Supplied passage:
☆ ☆ ☆

Whatever more Rhonda could have added on this subject
could not have amounted to much. Rhonda had already testified
– without objection – that she “saw the money orders that had to
be processed” by her husband in connection with his work for
the fraternity. Her testimony thus informed the jury that Davis
used money orders to pay fraternity bills. The only additional
fact defense counsel sought to elicit over the government’s
objection was that Davis used the money orders to pay the
fraternity insurance bill from The Hartford. Even if the district
court abused its discretion in excluding this testimony, it is hard
to see how this prejudiced the defense.

☆ ☆ ☆

Data listing:

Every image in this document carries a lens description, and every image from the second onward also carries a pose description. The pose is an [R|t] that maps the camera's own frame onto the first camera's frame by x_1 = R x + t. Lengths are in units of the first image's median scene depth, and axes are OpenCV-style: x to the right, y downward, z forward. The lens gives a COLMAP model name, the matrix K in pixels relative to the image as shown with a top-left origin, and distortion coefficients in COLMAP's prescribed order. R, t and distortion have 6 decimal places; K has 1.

☆ ☆ ☆

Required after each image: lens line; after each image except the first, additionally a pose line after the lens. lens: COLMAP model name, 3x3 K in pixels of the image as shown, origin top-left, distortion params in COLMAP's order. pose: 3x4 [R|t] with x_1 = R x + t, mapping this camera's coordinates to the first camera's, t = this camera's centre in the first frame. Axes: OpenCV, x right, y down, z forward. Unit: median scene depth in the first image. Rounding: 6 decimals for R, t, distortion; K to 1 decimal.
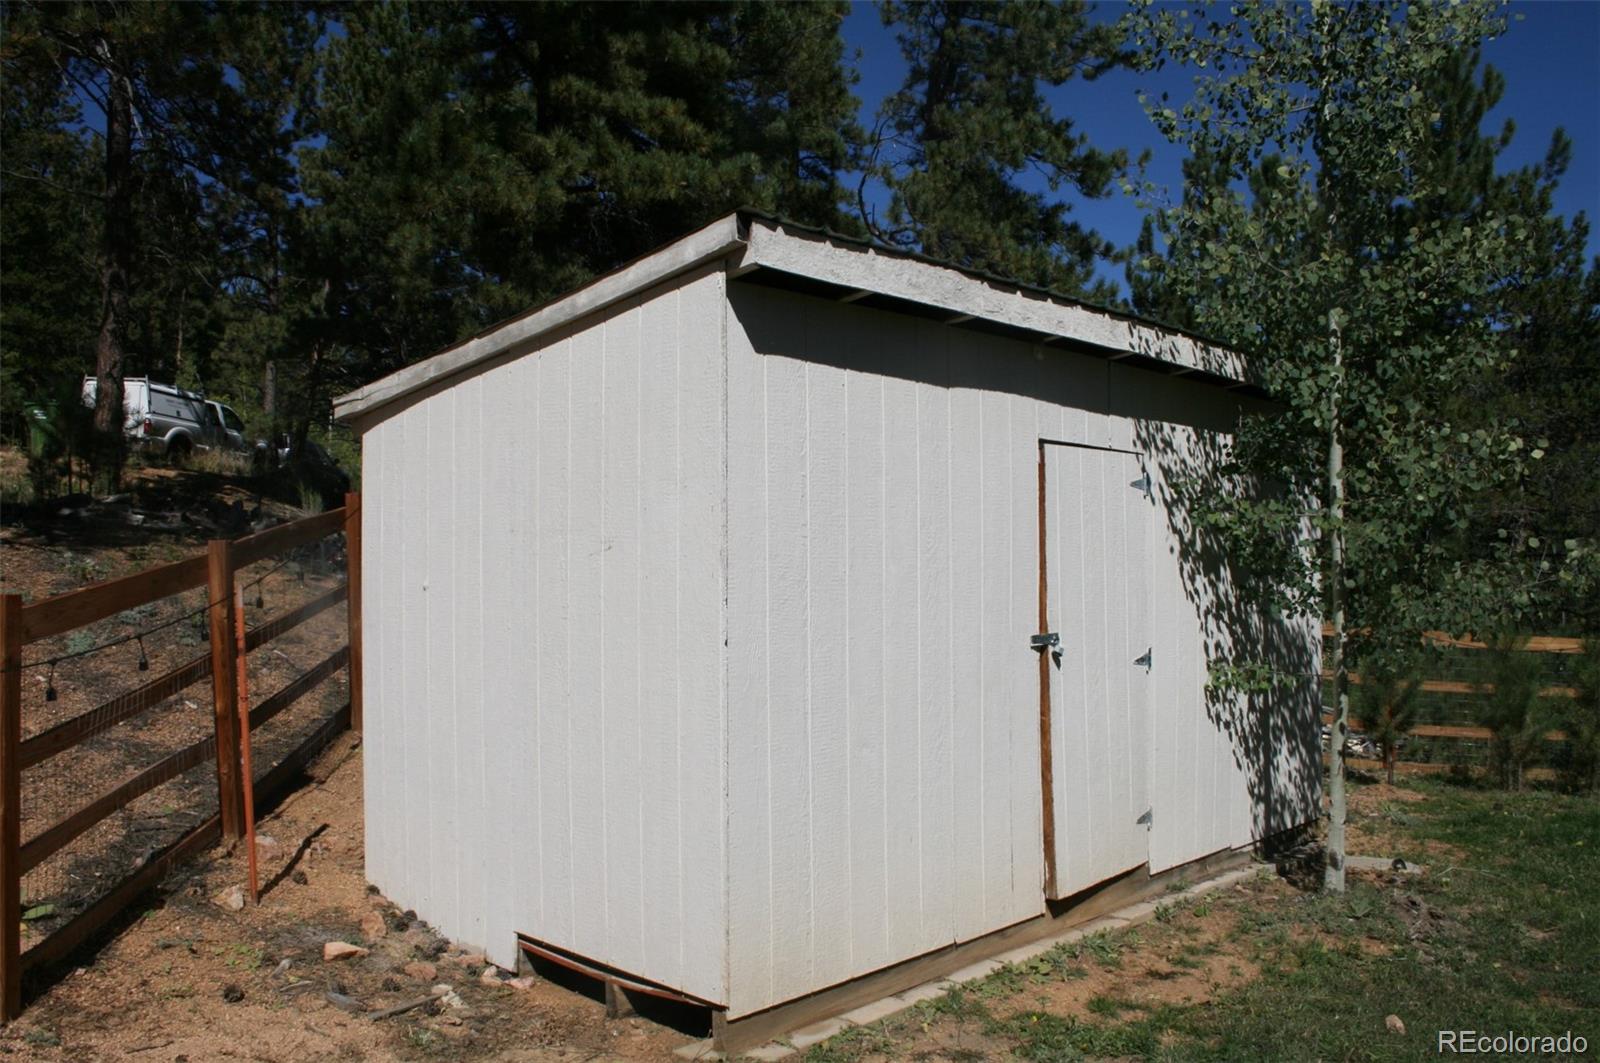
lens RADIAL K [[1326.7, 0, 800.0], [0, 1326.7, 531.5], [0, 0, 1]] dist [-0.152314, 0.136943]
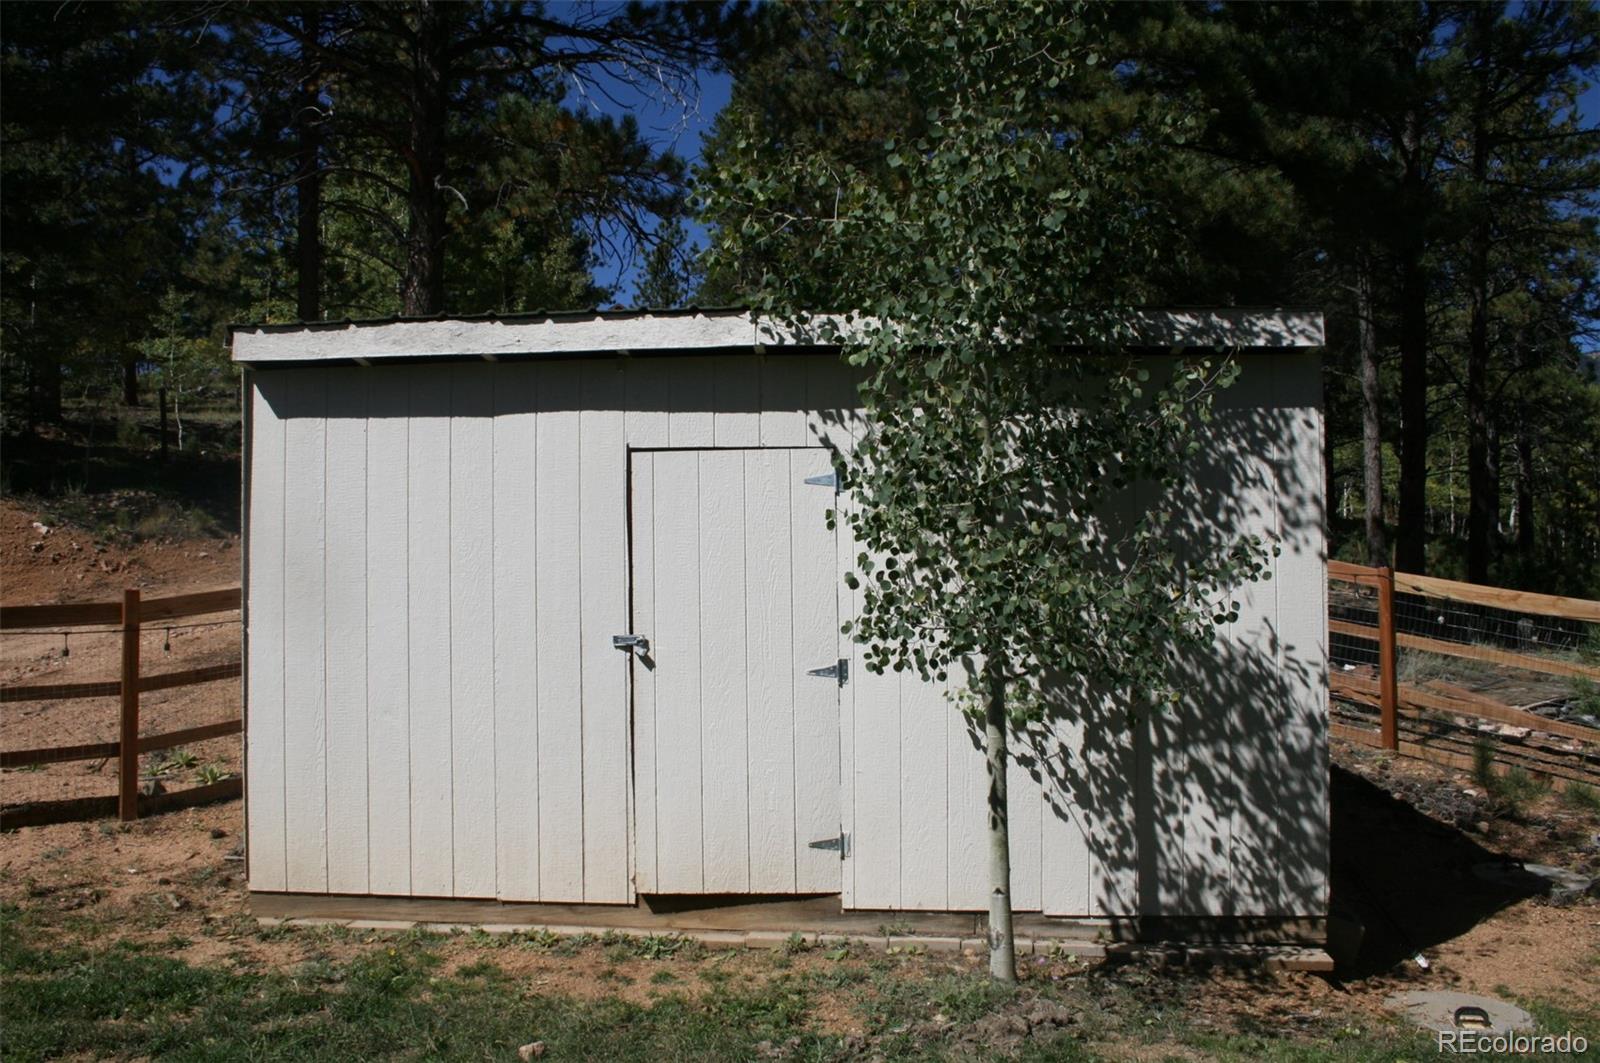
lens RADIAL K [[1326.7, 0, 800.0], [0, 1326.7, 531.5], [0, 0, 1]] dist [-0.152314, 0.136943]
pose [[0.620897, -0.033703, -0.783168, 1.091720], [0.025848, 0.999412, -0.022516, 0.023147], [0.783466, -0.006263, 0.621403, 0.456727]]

☆ ☆ ☆

Assigned task 1:
In the passage on Rhonda's testimony, start at "Whatever more Rhonda" and stop after "prejudiced the defense.", then write that span out again with "money orders" replaced by "cashier's checks".
Assigned task 2:
Could you carry the passage on Rhonda's testimony forward, starting right after its last sentence?

Answer area 1:
Whatever more Rhonda could have added on this subject
could not have amounted to much. Rhonda had already testified
– without objection – that she “saw the cashier's checks that had to
be processed” by her husband in connection with his work for
the fraternity. Her testimony thus informed the jury that Davis
used cashier's checks to pay fraternity bills. The only additional
fact defense counsel sought to elicit over the government’s
objection was that Davis used the cashier's checks to pay the
fraternity insurance bill from The Hartford. Even if the district
court abused its discretion in excluding this testimony, it is hard
to see how this prejudiced the defense.

Answer area 2:
With respect to the fraternity bills, Davis argues that the
bills were not hearsay because they did not assert the truth of
anything; they simply instructed the fraternity to pay a debt. Yet
the documents did contain assertions, in the form of sender and
recipient labels. These simple labels in effect stated: “This
document is a message from The Hartford, and its contents
pertain to Phi Beta Sigma.” See 31 C. WRIGHT & V. GOLD,
FEDERAL PRACTICE AND PROCEDURE: EVIDENCE § 7141, at 251-
53 (2000); cf. United States v. Vigneau, 187 F.3d 70, 74 (1st Cir.
1999). And unlike words written on money orders, the labels
asserted facts that can be characterized as true or false. This
appears to be how the district court treated Rhonda’s proposed
testimony about the bills. As the court put it, she was prepared
to make assertions – based on her reading of the documents –
“that these bills were, in fact, bills that were sent to the fraternity
on behalf of these various vendors.”
Davis also contends that the bills, even if they contained
assertions, were not hearsay because Rhonda’s testimony was
not offered to show the truth of those assertions. Rather,
10
Rhonda’s “testimony about the bills was offered to show that
[Davis] was on notice of instructions to pay, not that the
fraternity had taken actions to incur the debt.” Appellant’s Br.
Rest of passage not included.